COMMENTARY

A Future Without Hepatitis C?

The Liver Meeting 2014: American Association for the Study of Liver Diseases (AASLD)

William F. Balistreri, MD

Disclosures

December 16, 2014

In This Article

Defining the Long-term Benefits of Achieving SVR

van der Meer[19] recently reported that the rates of life expectancy of patients with HCV infection and advanced hepatic fibrosis or cirrhosis who achieved SVR were comparable with those of the general population. The excellent observed rates of survival and SVR in these patients might be explained by the associations between SVR and regression of hepatic inflammation and fibrosis, reduced hepatic venous pressure gradient, reduced occurrence of hepatocellular carcinoma (HCC) and liver failure, as well as reduced occurrence of diabetes mellitus, end-stage renal disease, and cardiovascular events.[19]

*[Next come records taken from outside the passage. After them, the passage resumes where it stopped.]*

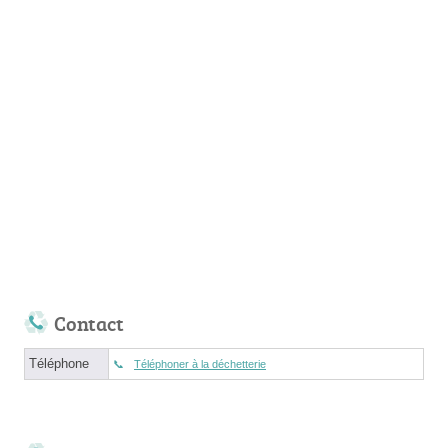
Contact
Téléphone
Téléphoner à la déchetterie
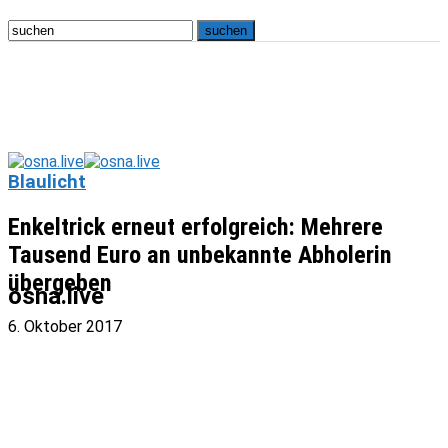
Blaulicht
Enkeltrick erneut erfolgreich: Mehrere
Tausend Euro an unbekannte Abholerin
übergeben
osna.live
6. Oktober 2017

Patient-Reported Outcomes; Mental Health Outcomes

Studies presented during the meeting also addressed outcomes. In one study, IFN- and RBV-free treatment regimens with LDV/SOF were shown to improve patient-reported outcomes for patients with genotype 1.[20]

Neurocognitive dysfunction has been reported in patients with HCV and mild histologic disease, with subsequent improvement after SVR with IFN-based treatment. Alsop and colleagues[21] studied the effect of viral suppression on neuronal function using cerebral MR spectroscopy (MRS) following treatment with LDV/SOF with or without RBV in 14 HCV-infected patients, all of whom achieved SVR. This exploratory study suggests that viral suppression can improve spectroscopic measures consistent with an overall improvement in neural health. Furthermore, changes in the metabolite pattern captured by MRS may be associated with changes in patient-reported outcomes related to mental health.

Risk for Liver Transplant, HCC, and Death

The cost-effectiveness of treatment for HCV depends on the extent of reductions in the risk for liver transplantation, HCC, and all-cause mortality for those achieving SVR during long-term follow-up, plus the risk for reinfection with HCV.

In a meta-analysis of 129 studies involving 23,309 patients with HCV infection, Hill and colleagues[22] compared clinical outcomes in patients achieving SVR vs those who did not. During long-term follow-up of patients, the annual absolute risk for death (all cause) was 0.7% for HCV monoinfected patients achieving SVR vs 1.7% for those not achieving SVR. Overall, the 10-year mortality rate was approximately 7% in patients achieving SVR and 16% in those who did not. The risk for liver transplantation was reduced by 90% in patients with SVR. Achieving SVR was associated with a 68%-79% reduction in the risk for HCC, compared with not achieving SVR. However, annual absolute mortality risk reductions were small (1%) in monoinfected patients, and there was a significant risk for reinfection after SVR in some studies. Patients with HCV-associated HCC are at higher risk for adverse post–transplant outcomes.[23]

Given that HCV is the main driver of HCC in the United States, better screening strategies are needed so that aggressive treatment of HCV patients with the newly developed highly effective IFN- and RBV-free regimens will be possible.